[PROBLEM] Copy the data word for word, keeping every line.

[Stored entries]

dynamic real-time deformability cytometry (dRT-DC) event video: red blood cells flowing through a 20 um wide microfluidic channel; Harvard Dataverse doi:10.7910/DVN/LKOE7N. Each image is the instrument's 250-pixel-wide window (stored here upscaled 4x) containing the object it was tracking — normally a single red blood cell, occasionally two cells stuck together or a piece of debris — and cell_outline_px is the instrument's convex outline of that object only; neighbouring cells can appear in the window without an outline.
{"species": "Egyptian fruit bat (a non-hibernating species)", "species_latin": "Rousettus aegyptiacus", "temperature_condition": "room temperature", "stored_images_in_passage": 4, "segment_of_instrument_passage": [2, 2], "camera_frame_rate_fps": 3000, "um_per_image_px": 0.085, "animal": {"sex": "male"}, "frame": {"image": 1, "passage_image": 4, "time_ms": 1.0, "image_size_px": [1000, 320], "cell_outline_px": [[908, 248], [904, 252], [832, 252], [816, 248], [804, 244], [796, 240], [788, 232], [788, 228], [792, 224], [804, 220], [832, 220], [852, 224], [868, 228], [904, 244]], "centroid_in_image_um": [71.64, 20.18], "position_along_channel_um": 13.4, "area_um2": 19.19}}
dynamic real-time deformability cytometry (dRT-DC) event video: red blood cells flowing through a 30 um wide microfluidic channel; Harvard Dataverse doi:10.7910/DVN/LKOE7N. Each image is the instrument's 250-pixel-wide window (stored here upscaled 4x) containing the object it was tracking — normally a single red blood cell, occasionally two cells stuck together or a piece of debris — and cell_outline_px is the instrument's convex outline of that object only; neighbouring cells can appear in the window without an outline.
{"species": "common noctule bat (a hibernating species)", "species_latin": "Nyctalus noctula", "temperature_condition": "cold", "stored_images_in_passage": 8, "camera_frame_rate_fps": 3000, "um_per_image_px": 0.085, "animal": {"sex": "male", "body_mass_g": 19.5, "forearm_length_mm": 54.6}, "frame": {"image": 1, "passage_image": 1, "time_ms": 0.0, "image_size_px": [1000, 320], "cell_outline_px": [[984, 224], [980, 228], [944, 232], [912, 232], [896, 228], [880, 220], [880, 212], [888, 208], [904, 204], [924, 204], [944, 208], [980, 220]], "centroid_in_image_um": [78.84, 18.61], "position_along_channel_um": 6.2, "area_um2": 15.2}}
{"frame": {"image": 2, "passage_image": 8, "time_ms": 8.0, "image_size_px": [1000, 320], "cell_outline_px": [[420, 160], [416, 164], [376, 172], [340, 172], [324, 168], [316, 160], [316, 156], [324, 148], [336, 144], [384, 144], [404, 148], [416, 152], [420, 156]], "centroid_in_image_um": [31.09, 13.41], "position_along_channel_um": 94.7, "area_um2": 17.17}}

[FINISHED EXERCISE]
dynamic real-time deformability cytometry (dRT-DC) event video: red blood cells flowing through a 20 um wide microfluidic channel; Harvard Dataverse doi:10.7910/DVN/LKOE7N. Each image is the instrument's 250-pixel-wide window (stored here upscaled 4x) containing the object it was tracking — normally a single red blood cell, occasionally two cells stuck together or a piece of debris — and cell_outline_px is the instrument's convex outline of that object only; neighbouring cells can appear in the window without an outline.
{"species": "Egyptian fruit bat (a non-hibernating species)", "species_latin": "Rousettus aegyptiacus", "temperature_condition": "room temperature", "stored_images_in_passage": 4, "segment_of_instrument_passage": [2, 2], "camera_frame_rate_fps": 3000, "um_per_image_px": 0.085, "animal": {"sex": "male"}, "frame": {"image": 1, "passage_image": 4, "time_ms": 1.0, "image_size_px": [1000, 320], "cell_outline_px": [[908, 248], [904, 252], [832, 252], [816, 248], [804, 244], [796, 240], [788, 232], [788, 228], [792, 224], [804, 220], [832, 220], [852, 224], [868, 228], [904, 244]], "centroid_in_image_um": [71.64, 20.18], "position_along_channel_um": 13.4, "area_um2": 19.19}}
dynamic real-time deformability cytometry (dRT-DC) event video: red blood cells flowing through a 30 um wide microfluidic channel; Harvard Dataverse doi:10.7910/DVN/LKOE7N. Each image is the instrument's 250-pixel-wide window (stored here upscaled 4x) containing the object it was tracking — normally a single red blood cell, occasionally two cells stuck together or a piece of debris — and cell_outline_px is the instrument's convex outline of that object only; neighbouring cells can appear in the window without an outline.
{"species": "common noctule bat (a hibernating species)", "species_latin": "Nyctalus noctula", "temperature_condition": "cold", "stored_images_in_passage": 8, "camera_frame_rate_fps": 3000, "um_per_image_px": 0.085, "animal": {"sex": "male", "body_mass_g": 19.5, "forearm_length_mm": 54.6}, "frame": {"image": 1, "passage_image": 1, "time_ms": 0.0, "image_size_px": [1000, 320], "cell_outline_px": [[984, 224], [980, 228], [944, 232], [912, 232], [896, 228], [880, 220], [880, 212], [888, 208], [904, 204], [924, 204], [944, 208], [980, 220]], "centroid_in_image_um": [78.84, 18.61], "position_along_channel_um": 6.2, "area_um2": 15.2}}
{"frame": {"image": 2, "passage_image": 8, "time_ms": 8.0, "image_size_px": [1000, 320], "cell_outline_px": [[420, 160], [416, 164], [376, 172], [340, 172], [324, 168], [316, 160], [316, 156], [324, 148], [336, 144], [384, 144], [404, 148], [416, 152], [420, 156]], "centroid_in_image_um": [31.09, 13.41], "position_along_channel_um": 94.7, "area_um2": 17.17}}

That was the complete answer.